Pig has been used recently as an animal model for studying diseases of human urinary tract, however, the sensory innervations of urinary bladder in this species has not been yet described.
Objective: The present study was aimed at neurochemical characterization of sensory neurons of dorsal root ganglia (DRGs) supplying porcine urinary bladder.
Methods: Retrograde tracer Fast Blue (FB) was injected into the right half of the urinary bladder wall of six juvenile female pigs. Three weeks later ipsi- and contralateral DRGs of interest were harvested from all animals and a neurochemical characterization of retrogradely-labeled neurons was performed using routine single-immunofluorescence labeling technique on 10 microm-thick cryostat sections.

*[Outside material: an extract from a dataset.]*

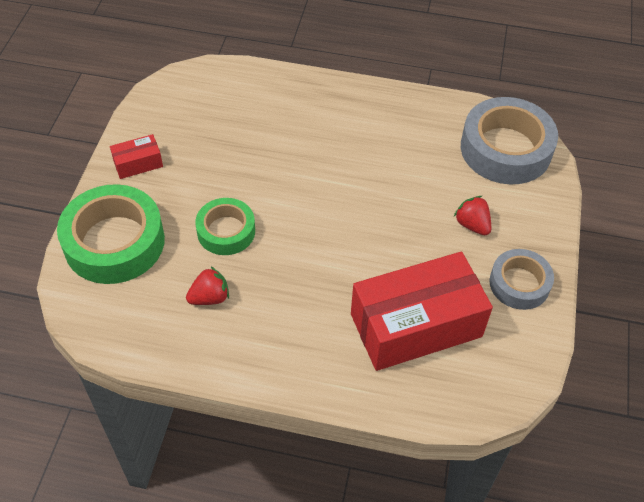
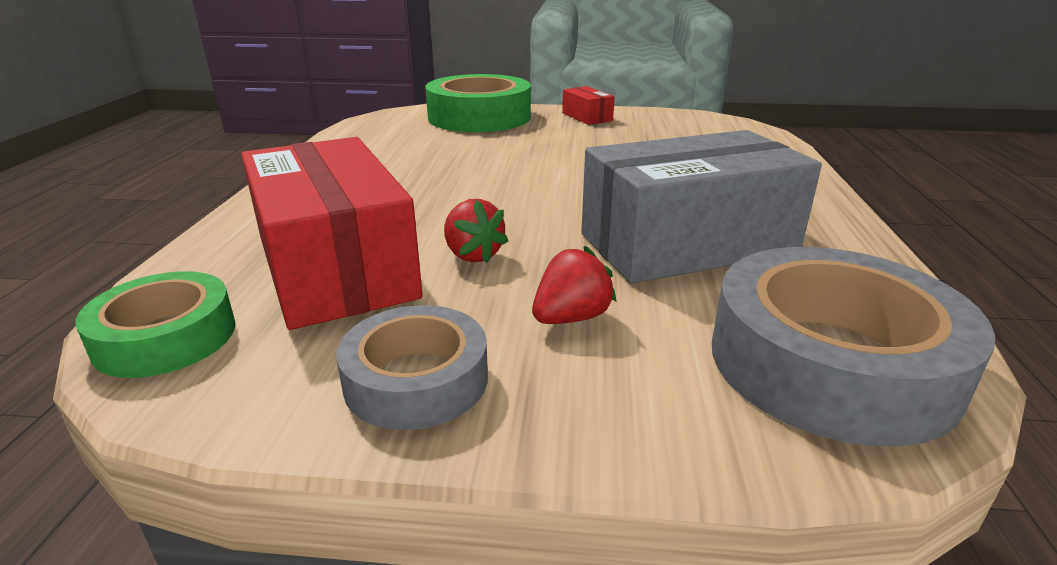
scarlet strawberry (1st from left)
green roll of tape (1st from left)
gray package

Results: 85% of spinal sensory neurons supplying porcine urinary bladder was located in ipsilateral sacral S3-S4 ganglia and in first coccygeal ganglion (Cq1),whereas rest of FB-positive (FB+) nerve cells were found in lumbar L3-L6 DRGs. FB+ neurons belonged mostly to the medium-sized (54%) and small-sized afferent perikarya (45%). Bladder sensory neurons contained substance P (SP), calcitonin gene-related peptide (CGRP), pituitary adenylate cyclase-activating peptide (PACAP), galanin (GAL), neuronal nitric oxide synthase (nNOS), somatostatin (SOM) and/or calbindin-28k (CB), and these neurons constituted 45%, 36%, 26%, 6%, 6%, 4% and 3% of all retrogradely traced DRGs perikarya, respectively. Distinct differences in the number of traced cells and their neuropeptide content were observed between the lumbar and sacral/coccygeal division of bladder-projecting DRG neurons. Thus, FB+ neurons expressing CGRP, GAL, nNOS or SOM were more numerous in lumbar DRGs (44%, 9%, 9% and 6%, respectively), than in sacral/coccygeal ganglia (23%, 2%, 1.5% and 0.3%, respectively). On the other hand, more FB+ cells expressed PACAP in sacral (31%) than in lumbar DRGs (23%). However, fractions of SP-IR or CB-IR bladder sensory neurons were similar in lumbar and sacral/coccygeal DRGs.
Conclusions: This novel description of both spatial and neurochemical organization pattern of porcine urinary bladder sensory innervation constitutes a basis for further functional studies aimed at unraveling neurogenic mechanisms of urinary bladder diseases.